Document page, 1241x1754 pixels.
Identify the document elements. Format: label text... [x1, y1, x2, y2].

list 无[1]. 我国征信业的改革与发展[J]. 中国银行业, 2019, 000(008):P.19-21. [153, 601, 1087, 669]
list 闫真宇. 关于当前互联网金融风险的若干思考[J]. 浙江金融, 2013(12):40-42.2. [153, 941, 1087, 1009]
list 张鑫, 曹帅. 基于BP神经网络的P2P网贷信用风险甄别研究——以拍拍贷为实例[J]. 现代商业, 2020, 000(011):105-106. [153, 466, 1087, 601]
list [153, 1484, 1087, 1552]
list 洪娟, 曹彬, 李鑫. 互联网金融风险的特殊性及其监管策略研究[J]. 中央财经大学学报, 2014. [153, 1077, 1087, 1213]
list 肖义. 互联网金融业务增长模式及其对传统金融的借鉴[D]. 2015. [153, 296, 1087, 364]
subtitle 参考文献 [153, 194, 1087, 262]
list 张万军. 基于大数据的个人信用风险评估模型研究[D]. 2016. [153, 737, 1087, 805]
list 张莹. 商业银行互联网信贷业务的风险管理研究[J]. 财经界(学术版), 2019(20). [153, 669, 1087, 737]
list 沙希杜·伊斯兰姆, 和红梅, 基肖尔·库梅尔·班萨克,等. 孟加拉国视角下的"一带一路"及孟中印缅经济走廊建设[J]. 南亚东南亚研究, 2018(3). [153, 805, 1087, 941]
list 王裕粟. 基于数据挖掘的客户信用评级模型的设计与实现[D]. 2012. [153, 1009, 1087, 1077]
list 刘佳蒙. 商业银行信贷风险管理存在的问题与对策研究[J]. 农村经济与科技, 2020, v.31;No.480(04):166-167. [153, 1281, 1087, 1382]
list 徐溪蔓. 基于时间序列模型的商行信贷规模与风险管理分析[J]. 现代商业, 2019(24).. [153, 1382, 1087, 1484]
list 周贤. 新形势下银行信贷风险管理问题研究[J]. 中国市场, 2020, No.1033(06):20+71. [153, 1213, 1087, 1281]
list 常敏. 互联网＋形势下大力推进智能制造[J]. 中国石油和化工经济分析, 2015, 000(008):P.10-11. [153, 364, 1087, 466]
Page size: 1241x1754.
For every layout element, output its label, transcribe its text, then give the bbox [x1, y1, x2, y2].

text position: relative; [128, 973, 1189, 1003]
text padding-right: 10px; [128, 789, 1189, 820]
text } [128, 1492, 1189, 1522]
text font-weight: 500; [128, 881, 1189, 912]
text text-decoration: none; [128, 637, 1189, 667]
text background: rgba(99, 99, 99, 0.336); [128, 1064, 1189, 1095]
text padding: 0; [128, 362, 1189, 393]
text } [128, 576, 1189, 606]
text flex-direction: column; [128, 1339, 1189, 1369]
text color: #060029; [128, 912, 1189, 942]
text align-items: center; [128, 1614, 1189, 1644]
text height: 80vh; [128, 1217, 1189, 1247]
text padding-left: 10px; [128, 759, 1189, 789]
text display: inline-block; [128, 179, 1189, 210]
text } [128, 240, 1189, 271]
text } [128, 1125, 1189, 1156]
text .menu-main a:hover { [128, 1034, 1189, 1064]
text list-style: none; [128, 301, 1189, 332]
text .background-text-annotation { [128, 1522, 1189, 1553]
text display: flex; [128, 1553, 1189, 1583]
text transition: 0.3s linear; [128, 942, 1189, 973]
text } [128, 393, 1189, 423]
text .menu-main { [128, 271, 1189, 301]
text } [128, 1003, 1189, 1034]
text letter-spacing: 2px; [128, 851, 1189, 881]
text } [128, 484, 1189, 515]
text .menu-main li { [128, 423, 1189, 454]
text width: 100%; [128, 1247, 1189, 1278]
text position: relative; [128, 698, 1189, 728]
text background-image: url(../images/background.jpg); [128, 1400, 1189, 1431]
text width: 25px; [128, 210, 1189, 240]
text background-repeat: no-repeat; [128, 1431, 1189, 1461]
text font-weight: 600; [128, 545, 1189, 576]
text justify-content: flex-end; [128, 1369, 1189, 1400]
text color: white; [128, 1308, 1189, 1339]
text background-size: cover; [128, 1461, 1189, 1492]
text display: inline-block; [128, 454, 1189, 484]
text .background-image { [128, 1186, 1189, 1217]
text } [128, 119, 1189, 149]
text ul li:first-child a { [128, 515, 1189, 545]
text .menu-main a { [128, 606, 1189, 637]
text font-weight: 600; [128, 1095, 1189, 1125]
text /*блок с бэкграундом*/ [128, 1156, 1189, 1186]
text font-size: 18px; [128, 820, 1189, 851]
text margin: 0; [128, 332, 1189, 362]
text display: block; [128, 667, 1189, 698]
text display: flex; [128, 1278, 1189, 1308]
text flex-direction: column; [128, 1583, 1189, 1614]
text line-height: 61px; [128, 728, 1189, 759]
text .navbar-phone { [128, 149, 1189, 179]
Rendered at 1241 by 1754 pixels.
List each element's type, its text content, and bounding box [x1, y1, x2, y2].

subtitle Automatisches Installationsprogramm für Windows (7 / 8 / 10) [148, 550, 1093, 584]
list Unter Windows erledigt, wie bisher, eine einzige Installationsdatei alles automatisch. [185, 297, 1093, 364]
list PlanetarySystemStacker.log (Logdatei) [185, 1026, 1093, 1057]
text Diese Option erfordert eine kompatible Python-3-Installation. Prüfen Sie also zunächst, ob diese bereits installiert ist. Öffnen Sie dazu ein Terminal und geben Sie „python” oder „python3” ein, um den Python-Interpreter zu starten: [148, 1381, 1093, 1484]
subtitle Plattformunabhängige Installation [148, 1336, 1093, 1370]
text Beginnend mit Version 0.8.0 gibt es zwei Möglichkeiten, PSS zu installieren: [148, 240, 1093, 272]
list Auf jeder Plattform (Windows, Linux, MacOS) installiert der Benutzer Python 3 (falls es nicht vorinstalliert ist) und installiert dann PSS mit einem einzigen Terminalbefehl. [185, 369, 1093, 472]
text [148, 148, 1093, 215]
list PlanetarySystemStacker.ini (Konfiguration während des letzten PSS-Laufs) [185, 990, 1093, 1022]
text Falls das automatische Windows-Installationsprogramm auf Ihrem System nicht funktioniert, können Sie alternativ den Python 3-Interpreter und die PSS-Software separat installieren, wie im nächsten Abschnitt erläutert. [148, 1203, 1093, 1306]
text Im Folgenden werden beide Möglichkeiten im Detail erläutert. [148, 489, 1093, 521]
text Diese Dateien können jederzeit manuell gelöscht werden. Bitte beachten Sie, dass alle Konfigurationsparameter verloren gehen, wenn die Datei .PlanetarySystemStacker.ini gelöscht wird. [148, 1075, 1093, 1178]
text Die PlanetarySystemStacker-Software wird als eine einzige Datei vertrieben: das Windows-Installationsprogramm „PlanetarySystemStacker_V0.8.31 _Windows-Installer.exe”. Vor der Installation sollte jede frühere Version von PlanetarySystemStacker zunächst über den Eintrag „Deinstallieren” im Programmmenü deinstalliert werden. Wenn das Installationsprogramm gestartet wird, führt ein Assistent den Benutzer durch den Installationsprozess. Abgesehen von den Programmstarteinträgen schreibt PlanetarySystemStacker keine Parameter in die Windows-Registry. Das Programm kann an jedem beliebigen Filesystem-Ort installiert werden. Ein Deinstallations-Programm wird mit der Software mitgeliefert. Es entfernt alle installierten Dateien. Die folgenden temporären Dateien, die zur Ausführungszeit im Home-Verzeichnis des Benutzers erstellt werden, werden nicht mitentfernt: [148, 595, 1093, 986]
____________
> TASK OBJECTIVE: Every line above needs to be retyped exactly.

> COMPLETED EXERCISE:
Document page, 1241x1754 pixels.
Identify the document elements. Format: label text... [x1, y1, x2, y2].

list 无[1]. 我国征信业的改革与发展[J]. 中国银行业, 2019, 000(008):P.19-21. [153, 601, 1087, 669]
list 闫真宇. 关于当前互联网金融风险的若干思考[J]. 浙江金融, 2013(12):40-42.2. [153, 941, 1087, 1009]
list 张鑫, 曹帅. 基于BP神经网络的P2P网贷信用风险甄别研究——以拍拍贷为实例[J]. 现代商业, 2020, 000(011):105-106. [153, 466, 1087, 601]
list [153, 1484, 1087, 1552]
list 洪娟, 曹彬, 李鑫. 互联网金融风险的特殊性及其监管策略研究[J]. 中央财经大学学报, 2014. [153, 1077, 1087, 1213]
list 肖义. 互联网金融业务增长模式及其对传统金融的借鉴[D]. 2015. [153, 296, 1087, 364]
subtitle 参考文献 [153, 194, 1087, 262]
list 张万军. 基于大数据的个人信用风险评估模型研究[D]. 2016. [153, 737, 1087, 805]
list 张莹. 商业银行互联网信贷业务的风险管理研究[J]. 财经界(学术版), 2019(20). [153, 669, 1087, 737]
list 沙希杜·伊斯兰姆, 和红梅, 基肖尔·库梅尔·班萨克,等. 孟加拉国视角下的"一带一路"及孟中印缅经济走廊建设[J]. 南亚东南亚研究, 2018(3). [153, 805, 1087, 941]
list 王裕粟. 基于数据挖掘的客户信用评级模型的设计与实现[D]. 2012. [153, 1009, 1087, 1077]
list 刘佳蒙. 商业银行信贷风险管理存在的问题与对策研究[J]. 农村经济与科技, 2020, v.31;No.480(04):166-167. [153, 1281, 1087, 1382]
list 徐溪蔓. 基于时间序列模型的商行信贷规模与风险管理分析[J]. 现代商业, 2019(24).. [153, 1382, 1087, 1484]
list 周贤. 新形势下银行信贷风险管理问题研究[J]. 中国市场, 2020, No.1033(06):20+71. [153, 1213, 1087, 1281]
list 常敏. 互联网＋形势下大力推进智能制造[J]. 中国石油和化工经济分析, 2015, 000(008):P.10-11. [153, 364, 1087, 466]
Page size: 1241x1754.
For every layout element, output its label, transcribe its text, then give the bbox [x1, y1, x2, y2].

text position: relative; [128, 973, 1189, 1003]
text padding-right: 10px; [128, 789, 1189, 820]
text } [128, 1492, 1189, 1522]
text font-weight: 500; [128, 881, 1189, 912]
text text-decoration: none; [128, 637, 1189, 667]
text background: rgba(99, 99, 99, 0.336); [128, 1064, 1189, 1095]
text padding: 0; [128, 362, 1189, 393]
text } [128, 576, 1189, 606]
text flex-direction: column; [128, 1339, 1189, 1369]
text color: #060029; [128, 912, 1189, 942]
text align-items: center; [128, 1614, 1189, 1644]
text height: 80vh; [128, 1217, 1189, 1247]
text padding-left: 10px; [128, 759, 1189, 789]
text display: inline-block; [128, 179, 1189, 210]
text } [128, 240, 1189, 271]
text } [128, 1125, 1189, 1156]
text .menu-main a:hover { [128, 1034, 1189, 1064]
text list-style: none; [128, 301, 1189, 332]
text .background-text-annotation { [128, 1522, 1189, 1553]
text display: flex; [128, 1553, 1189, 1583]
text transition: 0.3s linear; [128, 942, 1189, 973]
text } [128, 393, 1189, 423]
text .menu-main { [128, 271, 1189, 301]
text } [128, 1003, 1189, 1034]
text letter-spacing: 2px; [128, 851, 1189, 881]
text } [128, 484, 1189, 515]
text .menu-main li { [128, 423, 1189, 454]
text width: 100%; [128, 1247, 1189, 1278]
text position: relative; [128, 698, 1189, 728]
text background-image: url(../images/background.jpg); [128, 1400, 1189, 1431]
text width: 25px; [128, 210, 1189, 240]
text background-repeat: no-repeat; [128, 1431, 1189, 1461]
text font-weight: 600; [128, 545, 1189, 576]
text justify-content: flex-end; [128, 1369, 1189, 1400]
text color: white; [128, 1308, 1189, 1339]
text background-size: cover; [128, 1461, 1189, 1492]
text display: inline-block; [128, 454, 1189, 484]
text .background-image { [128, 1186, 1189, 1217]
text } [128, 119, 1189, 149]
text ul li:first-child a { [128, 515, 1189, 545]
text .menu-main a { [128, 606, 1189, 637]
text font-weight: 600; [128, 1095, 1189, 1125]
text /*блок с бэкграундом*/ [128, 1156, 1189, 1186]
text font-size: 18px; [128, 820, 1189, 851]
text margin: 0; [128, 332, 1189, 362]
text display: block; [128, 667, 1189, 698]
text display: flex; [128, 1278, 1189, 1308]
text flex-direction: column; [128, 1583, 1189, 1614]
text line-height: 61px; [128, 728, 1189, 759]
text .navbar-phone { [128, 149, 1189, 179]
Rendered at 1241 by 1754 pixels.
List each element's type, its text content, and bounding box [x1, y1, x2, y2].

subtitle Automatisches Installationsprogramm für Windows (7 / 8 / 10) [148, 550, 1093, 584]
list Unter Windows erledigt, wie bisher, eine einzige Installationsdatei alles automatisch. [185, 297, 1093, 364]
list PlanetarySystemStacker.log (Logdatei) [185, 1026, 1093, 1057]
text Diese Option erfordert eine kompatible Python-3-Installation. Prüfen Sie also zunächst, ob diese bereits installiert ist. Öffnen Sie dazu ein Terminal und geben Sie „python” oder „python3” ein, um den Python-Interpreter zu starten: [148, 1381, 1093, 1484]
subtitle Plattformunabhängige Installation [148, 1336, 1093, 1370]
text Beginnend mit Version 0.8.0 gibt es zwei Möglichkeiten, PSS zu installieren: [148, 240, 1093, 272]
list Auf jeder Plattform (Windows, Linux, MacOS) installiert der Benutzer Python 3 (falls es nicht vorinstalliert ist) und installiert dann PSS mit einem einzigen Terminalbefehl. [185, 369, 1093, 472]
text [148, 148, 1093, 215]
list PlanetarySystemStacker.ini (Konfiguration während des letzten PSS-Laufs) [185, 990, 1093, 1022]
text Falls das automatische Windows-Installationsprogramm auf Ihrem System nicht funktioniert, können Sie alternativ den Python 3-Interpreter und die PSS-Software separat installieren, wie im nächsten Abschnitt erläutert. [148, 1203, 1093, 1306]
text Im Folgenden werden beide Möglichkeiten im Detail erläutert. [148, 489, 1093, 521]
text Diese Dateien können jederzeit manuell gelöscht werden. Bitte beachten Sie, dass alle Konfigurationsparameter verloren gehen, wenn die Datei .PlanetarySystemStacker.ini gelöscht wird. [148, 1075, 1093, 1178]
text Die PlanetarySystemStacker-Software wird als eine einzige Datei vertrieben: das Windows-Installationsprogramm „PlanetarySystemStacker_V0.8.31 _Windows-Installer.exe”. Vor der Installation sollte jede frühere Version von PlanetarySystemStacker zunächst über den Eintrag „Deinstallieren” im Programmmenü deinstalliert werden. Wenn das Installationsprogramm gestartet wird, führt ein Assistent den Benutzer durch den Installationsprozess. Abgesehen von den Programmstarteinträgen schreibt PlanetarySystemStacker keine Parameter in die Windows-Registry. Das Programm kann an jedem beliebigen Filesystem-Ort installiert werden. Ein Deinstallations-Programm wird mit der Software mitgeliefert. Es entfernt alle installierten Dateien. Die folgenden temporären Dateien, die zur Ausführungszeit im Home-Verzeichnis des Benutzers erstellt werden, werden nicht mitentfernt: [148, 595, 1093, 986]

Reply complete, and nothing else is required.